Not to be a conspiracy monger nor to be a contributor to someone else's black day nor to ruin a memory of someone you like, but in a book that I read called "Final Exits", there is a section about well known musicians passing away, of which Kurt Cobain is mentioned.

I will only say that the writer presented some solid evidence that argues against it being a suicide and towards the other

Claire said...

Such a great post, sweetie. Whatever you write on, I'm always thrilled to hear you.

Cxx

Aliceson said...

It's very important to take a break from work (or whatever) when you need it, when life becomes too much, and it's awesome that you can recognize it. Hang in there! :)

Cake Betch said...

I think that the depression is what causes a lot of people to BECOME writers and artists - it's a medication, a way to unburden, to share, to reach out for others who have the same problems or thoughts.

Hope you're feeling better RK.

Ileana said...

Once upon a time I sat and stared at my living room floor for what seemed like months, but somehow little by little I began to feel more positive...with a little help from friends, meds and a new way of thinking. So far so good.

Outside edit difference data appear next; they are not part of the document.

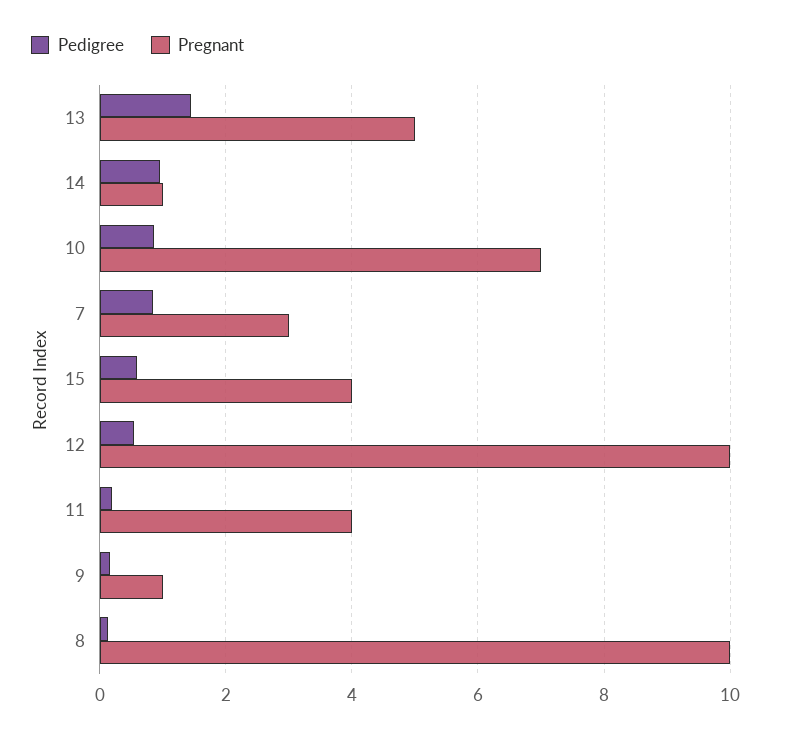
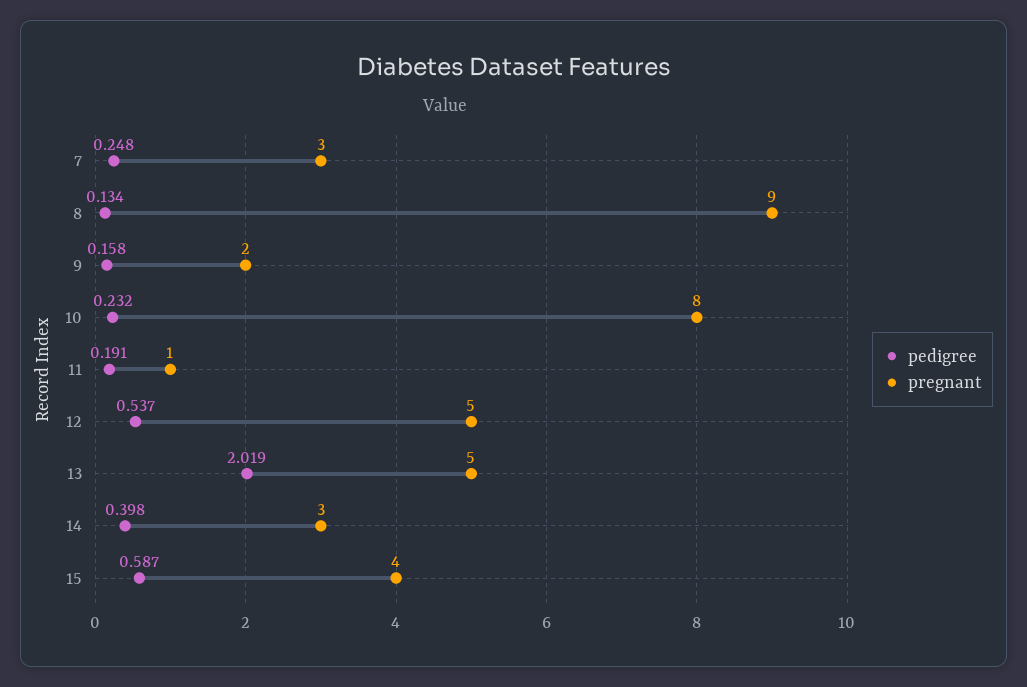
  {
    "Pedigree": {
-     "13": 1.4,
+     "13": 2.019,
-     "14": 1,
+     "14": 0.398,
-     "10": 0.8,
+     "10": 0.232,
-     "7": 0.8,
+     "7": 0.248,
      "15": 0.587,
      "12": 0.537,
      "11": 0.191,
      "9": 0.158,
      "8": 0.134
    },
    "Pregnant": {
      "13": 5,
-     "14": 1,
+     "14": 3,
-     "10": 7,
+     "10": 8,
      "7": 3,
      "15": 4,
-     "12": 10,
+     "12": 5,
-     "11": 4,
+     "11": 1,
-     "9": 1,
+     "9": 2,
-     "8": 10
+     "8": 9
    }
  }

I'm here for you, Chica...if you want to e-mail me or talk.

Hugs, Ily xo

Riot Kitty said...

Hey thanks everybody! I'm actually feeling much better now.

Senorita said...

Beautiful post. In December I was hit real hard by depression, and only a couple of weeks ago have things seemed better.

I also think about Kurt Cobain for the same reasons you do too.

Anil P said...

To live is to overcome. To have a choice is to exercise it, to not have one, is to live within a lack of one - constrained yet free from from the blue self.

Either way, belief will triumph, in time, for time.

Logical Libby said...

I am glad you are doing better. I am just getting around to blogs due to my "mental" week.

I love the Mark Vonnegut quote. I never knew his Dad was one of us. No wonder I like his writing so much.

Riot Kitty said...

S: Thanks! I am glad you're doing better. Please always feel free to drop me a line if you need an ear to bend.
Anil: Good point...thanks as always for the wise words.
L: Hope you are OK too. His dad was definitely one of us - and I love his books, too.

Darth Weasel said...

the last two sentences of the next to last paragraph are what should make it all worthwhile.

Feeling for you at those times it is not enough

Granny Annie said...

I am extremely sorry you have to deal with this.

Riot Kitty said...

Darth and Annie: Thank you. It just happens sometimes, for short periods of time, which is so much better than it was before I knew what it was, in my teens.

Lynn said...

I love that last line - I believe that to be true. A mental health day is so important at times.

I went to the Million Mom March (designed to promote tighter restrictions to keep guns out of the hands of kids and criminals) in Washington in 2000 and stood a few feet from Courtney Love as she described the pain of her husband's suicide. Having been through the aftermath of a close friend's suicide, I can totally understand.